Editor’s Column – Sweet Home California

I’m from California. That’s usually the first thing people learn about me, after hearing my name and my class year. I think my Bay Area roots say a lot about me — they’ve shaped my passions, my dreams and my worldview. But without moving to New York for college, I never would have realized just how important my home is to me.

St. Helena, my hometown, is the touristy heart of the Napa Valley, about one hour north of San Francisco. With a population of 5,800, it’s the kind of place where no one misses the Annual Pet Parade or Friday night high school football game. It’s also the kind of place that could drive a girl to have senioritis as a freshman. If there was one thing I learned in high school, it was that I needed to get out and go far, far away.

I don’t remember exactly when I knew I wanted to go to college on the East Coast. But I do remember the source of my Yankee yearnings — Gilmore Girls. Yes, as corny as it sounds, a teen dramedy inspired me to trade in my 72° Novembers and Rainbow flip flops for Halloween nor’easters and Ugg Boots. I imagined a snow globe of a community, like the show’s charming Stars Hollow, where the leaves on the oaks and maples turned vivid crimsons and fiery oranges before falling, and where I could actually feel the sensation of snowflakes on my eyelashes instead of just hearing about it in songs.

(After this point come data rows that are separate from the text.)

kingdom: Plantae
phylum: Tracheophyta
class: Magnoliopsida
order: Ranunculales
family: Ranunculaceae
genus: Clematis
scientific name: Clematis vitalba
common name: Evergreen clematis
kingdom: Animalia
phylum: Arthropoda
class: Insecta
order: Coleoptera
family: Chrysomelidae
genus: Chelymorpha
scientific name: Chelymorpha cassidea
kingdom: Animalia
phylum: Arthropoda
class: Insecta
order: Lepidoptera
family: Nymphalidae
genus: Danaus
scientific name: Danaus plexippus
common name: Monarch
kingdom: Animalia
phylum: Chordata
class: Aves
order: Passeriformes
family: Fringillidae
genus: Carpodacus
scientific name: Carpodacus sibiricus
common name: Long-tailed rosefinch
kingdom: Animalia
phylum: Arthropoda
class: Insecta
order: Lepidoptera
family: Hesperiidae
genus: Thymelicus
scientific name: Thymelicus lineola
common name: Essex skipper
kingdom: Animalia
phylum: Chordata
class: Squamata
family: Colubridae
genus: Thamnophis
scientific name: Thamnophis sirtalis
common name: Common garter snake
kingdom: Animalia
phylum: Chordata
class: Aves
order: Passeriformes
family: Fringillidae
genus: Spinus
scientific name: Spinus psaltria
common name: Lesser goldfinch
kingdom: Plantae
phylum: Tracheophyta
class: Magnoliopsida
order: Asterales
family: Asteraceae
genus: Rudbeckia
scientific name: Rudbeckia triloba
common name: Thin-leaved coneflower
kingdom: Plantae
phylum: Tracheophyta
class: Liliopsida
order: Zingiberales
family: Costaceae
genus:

All I can say is thank you to the WB for giving me Rory Gilmore and a dream that brought me to Hamilton, New York. The leaves? They’re more breathtaking than a Los Angeles soundstage could ever let on. The snowflakes? I liked those too, until I wiped out in front of Stillman approximately 73 times my freshman year. I still haven’t learned how to walk in the snow. Small cultural things still surprise me, even after two and a half years as an unofficial Easterner. Boys wear powder blue seersucker shorts and salmon blazers? They call Ro-Sham-Bo “Rock, Paper, Scissors?” Where are all the skateboarders?

In all seriousness, becoming bi-???coastal was one of the best decisions I made in my life. I’ve met hundreds of people who could not be more different than my high school classmates. I’ve been lucky enough to visit cities like Buffalo and New York, and go home with many of my closest friends for our shorter breaks from school. But most of all, I’ve become fiercely proud of being Californian, and each time I return I fall a little more in love with my home.

Truthfully, I didn’t really appreciate California, and especially not my hometown, until I left. But now, every time I land at SFO, I almost burst with excitement over spending a week, a month, or a summer in the land of Bay to Breakers, the hyphy movement and countless aging hippies. There’s just so much about home I love: Cy Young winner Tim Lincecum leading the Giants to (sporadic) victory in China Basin, reunions in Berkeley with my wonderfully insane co-workers from the Lair of the Bear summer camp and walking my two dogs through the vineyards near my house, to name a few.

Journalist Lincoln Steffens best describes how I feel about the Golden State: “I never felt the warm, colorful force of the beauty of California until I had gone away and come back.” And so, while I will continue to savor every moment I have left in Hamilton, I know that come 2010, sweet home California will be waiting for me.